[[ Dataset records, beginning ]]
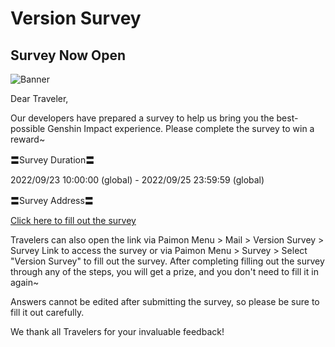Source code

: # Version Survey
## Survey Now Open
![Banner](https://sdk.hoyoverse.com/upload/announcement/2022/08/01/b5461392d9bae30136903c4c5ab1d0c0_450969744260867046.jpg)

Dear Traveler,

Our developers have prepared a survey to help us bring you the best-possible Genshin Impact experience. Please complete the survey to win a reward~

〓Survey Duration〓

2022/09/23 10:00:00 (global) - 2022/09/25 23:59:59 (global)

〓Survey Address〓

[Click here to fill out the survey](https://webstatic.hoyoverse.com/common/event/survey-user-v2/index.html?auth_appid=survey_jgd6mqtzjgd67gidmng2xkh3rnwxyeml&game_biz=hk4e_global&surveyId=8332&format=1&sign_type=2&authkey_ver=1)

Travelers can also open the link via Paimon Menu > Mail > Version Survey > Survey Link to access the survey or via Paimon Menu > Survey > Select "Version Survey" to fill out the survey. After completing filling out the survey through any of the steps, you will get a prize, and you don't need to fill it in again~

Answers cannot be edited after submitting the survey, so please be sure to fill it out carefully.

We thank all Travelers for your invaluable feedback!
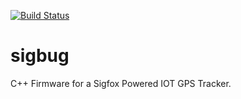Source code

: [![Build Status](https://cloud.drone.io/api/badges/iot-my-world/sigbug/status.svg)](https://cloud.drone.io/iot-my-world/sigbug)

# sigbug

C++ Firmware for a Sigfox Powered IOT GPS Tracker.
[[ Dataset records, end ]]
**Work request:**
Only the lines above that include the word "https" belong in the answer; copy each one.

**Answer to this task:**
![Banner](https://sdk.hoyoverse.com/upload/announcement/2022/08/01/b5461392d9bae30136903c4c5ab1d0c0_450969744260867046.jpg)
[Click here to fill out the survey](https://webstatic.hoyoverse.com/common/event/survey-user-v2/index.html?auth_appid=survey_jgd6mqtzjgd67gidmng2xkh3rnwxyeml&game_biz=hk4e_global&surveyId=8332&format=1&sign_type=2&authkey_ver=1)
: [![Build Status](https://cloud.drone.io/api/badges/iot-my-world/sigbug/status.svg)](https://cloud.drone.io/iot-my-world/sigbug)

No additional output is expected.